1688-logistics-scraper/SKILL.md

3.4 KiB

name description
1688-logistics-scraper Extract product weight/size/logistics data from 1688 product pages via Chrome browser, output structured JSON. Use when the user provides a 1688 product URL and needs logistics specs.

1688 Logistics Scraper

Extract product weight, size, and logistics data from 1688 product pages.

Run

bun scripts/run.ts scrape <url> [--dry-run]

Examples

bun scripts/run.ts scrape 'https://detail.1688.com/offer/852504650877.html'
bun scripts/run.ts scrape 'https://detail.1688.com/offer/852504650877.html' --dry-run

What It Does

  1. Opens the 1688 product URL in the browser (port 18800)
  2. Extracts weight/size data from wherever it appears on the page — product attributes, variant specs, 包装信息, 商品件重尺 table, logistics section
  3. Downloads detail images (商品详情图片) for analysis — weight/size is often only in images
  4. Outputs structured JSON

Where To Look For Data

Weight/size data on 1688 pages hides in multiple places.

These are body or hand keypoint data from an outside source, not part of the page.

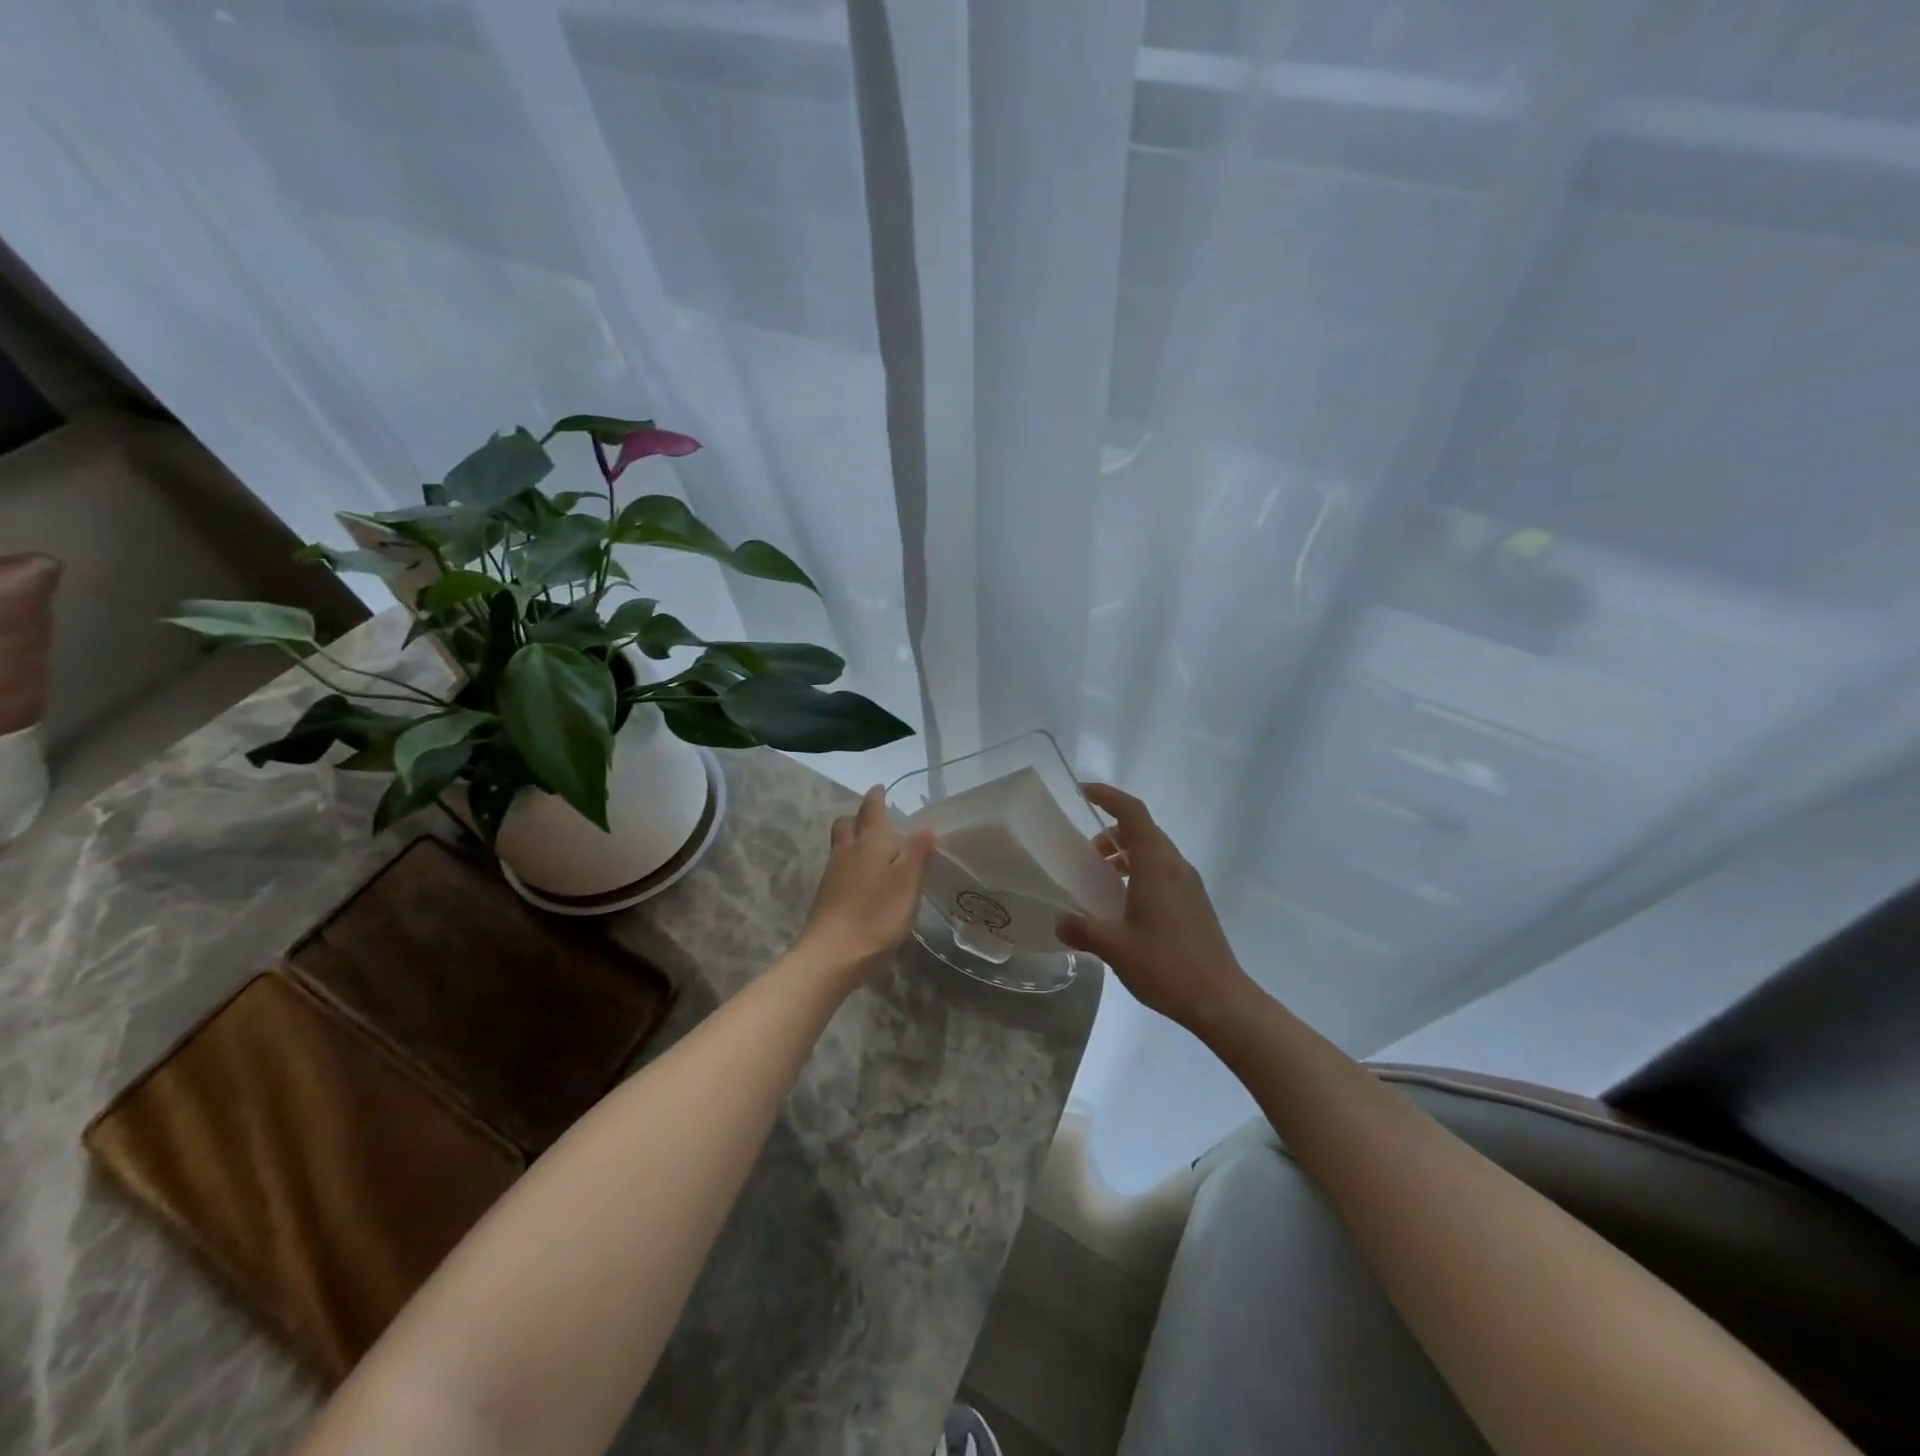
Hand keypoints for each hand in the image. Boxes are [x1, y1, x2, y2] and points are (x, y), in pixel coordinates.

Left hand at [794, 786, 934, 985]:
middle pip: (847, 823)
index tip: (881, 789)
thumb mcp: (908, 885)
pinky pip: (838, 866)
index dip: (876, 798)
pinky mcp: (826, 895)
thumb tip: (924, 827)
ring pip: (841, 844)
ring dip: (853, 839)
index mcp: (870, 843)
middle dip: (859, 816)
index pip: (871, 810)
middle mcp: (847, 851)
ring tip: (873, 848)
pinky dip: (850, 862)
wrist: (830, 955)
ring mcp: (832, 873)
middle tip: (876, 819)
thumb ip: (917, 855)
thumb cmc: (876, 916)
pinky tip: (863, 879)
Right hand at [1056, 783, 1254, 1032]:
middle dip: (1112, 832)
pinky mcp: (1195, 904)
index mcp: (1157, 865)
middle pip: (1144, 830)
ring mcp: (1189, 885)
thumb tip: (1060, 922)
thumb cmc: (1166, 965)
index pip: (1133, 813)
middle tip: (1085, 853)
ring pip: (1154, 853)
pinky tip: (1124, 905)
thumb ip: (1082, 929)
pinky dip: (1140, 874)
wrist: (1221, 1001)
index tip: (1083, 792)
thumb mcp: (1114, 948)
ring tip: (1101, 880)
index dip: (1108, 796)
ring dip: (1126, 855)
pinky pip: (1163, 873)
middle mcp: (1176, 867)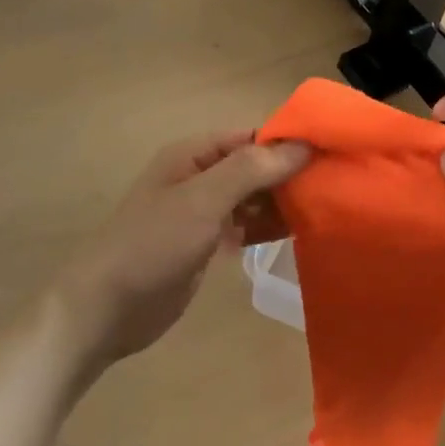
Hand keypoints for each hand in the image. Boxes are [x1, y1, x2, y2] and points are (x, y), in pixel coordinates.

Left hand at [55, 132, 309, 371]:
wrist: (107, 309)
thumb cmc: (152, 245)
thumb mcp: (202, 201)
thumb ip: (250, 170)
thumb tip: (302, 145)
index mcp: (193, 156)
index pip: (251, 137)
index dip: (289, 143)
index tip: (331, 154)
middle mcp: (200, 178)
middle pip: (255, 167)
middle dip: (291, 175)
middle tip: (337, 187)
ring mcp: (204, 214)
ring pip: (254, 199)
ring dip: (284, 203)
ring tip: (327, 209)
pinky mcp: (208, 245)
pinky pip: (247, 227)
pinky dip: (269, 228)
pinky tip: (300, 234)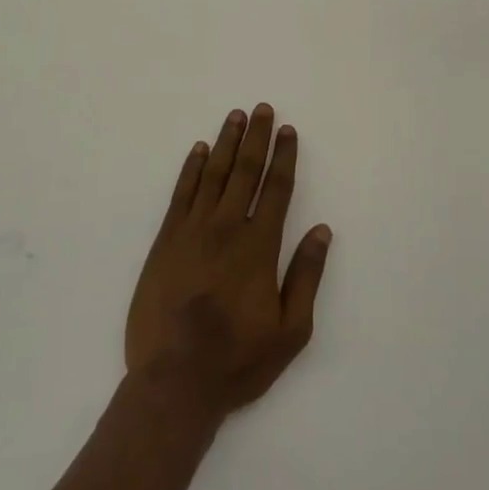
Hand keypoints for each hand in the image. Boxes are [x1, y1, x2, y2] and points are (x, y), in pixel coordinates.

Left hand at [125, 105, 331, 421]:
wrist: (174, 381)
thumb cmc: (238, 359)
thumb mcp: (291, 330)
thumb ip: (307, 275)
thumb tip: (323, 231)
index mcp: (259, 246)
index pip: (276, 188)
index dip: (284, 156)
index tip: (288, 130)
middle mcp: (226, 227)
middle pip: (245, 171)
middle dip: (257, 137)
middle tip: (262, 108)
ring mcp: (192, 231)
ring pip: (213, 174)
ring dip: (227, 142)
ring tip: (235, 116)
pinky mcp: (165, 240)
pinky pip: (181, 193)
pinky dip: (191, 168)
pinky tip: (199, 150)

Check all before giving up:

  1. Product attributes (商品属性 / 商品参数) — key-value table, most reliable
  2. 商品件重尺 table — dedicated weight/dimensions/volume table for logistics
  3. 包装信息 section — packaging type, box weight, box dimensions, units per box
  4. Variant/SKU specs — per-variant weight or size
  5. Logistics section — shipping weight, volume, freight info
  6. Detail images — downloaded to /tmp/1688-logistics/<offer-id>/, read them to find weight/size text baked into images

Output

{
  "status": "success",
  "url": "https://detail.1688.com/offer/...",
  "product": {
    "title": "产品标题",
    "logistics": {
      "weight": { "value": 0.5, "unit": "kg", "source": "attributes" },
      "dimensions": { "length": 30, "width": 20, "height": 10, "unit": "cm", "source": "attributes" },
      "grossWeight": null,
      "netWeight": null,
      "packageWeight": { "value": 2.0, "unit": "kg", "source": "packageInfo" },
      "volume": null,
      "shippingMethod": null,
      "shippingCost": null,
      "origin": null
    },
    "variants": [
      { "name": "颜色: 红色", "weight": null, "dimensions": null }
    ],
    "packageInfo": {
      "packagingType": "纸箱",
      "packagingWeight": { "value": 2.0, "unit": "kg", "source": "packageInfo" },
      "packagingDimensions": { "length": 40, "width": 30, "height": 20, "unit": "cm", "source": "packageInfo" },
      "unitsPerPackage": 50,
      "raw": { "包装方式": "纸箱", "箱规": "40*30*20cm", "装箱数": "50" }
    },
    "pieceWeightSize": {
      "weight": { "value": 0.5, "unit": "kg", "source": "pieceWeightSize" },
      "dimensions": { "length": 30, "width": 20, "height": 10, "unit": "cm", "source": "pieceWeightSize" },
      "volume": null,
      "raw": { "重量": "500g", "尺寸": "30*20*10cm" }
    }
  },
  "detailImages": ["/tmp/1688-logistics/852504650877/img_001.jpg"],
  "rawAttributes": { "重量": "0.5kg", "尺寸": "30*20*10cm" }
}

null = not found in text. Check detailImages — the data may be in the images.

Rules

  1. If the browser is not running, report the error. Do not try to launch it.
  2. Check all data sources before reporting null.
  3. Normalize units: 克→kg, 毫米→cm. Keep raw values in rawAttributes and raw fields.
  4. No retries. If it fails, report as-is.
  5. Trust page content. Do not guess values.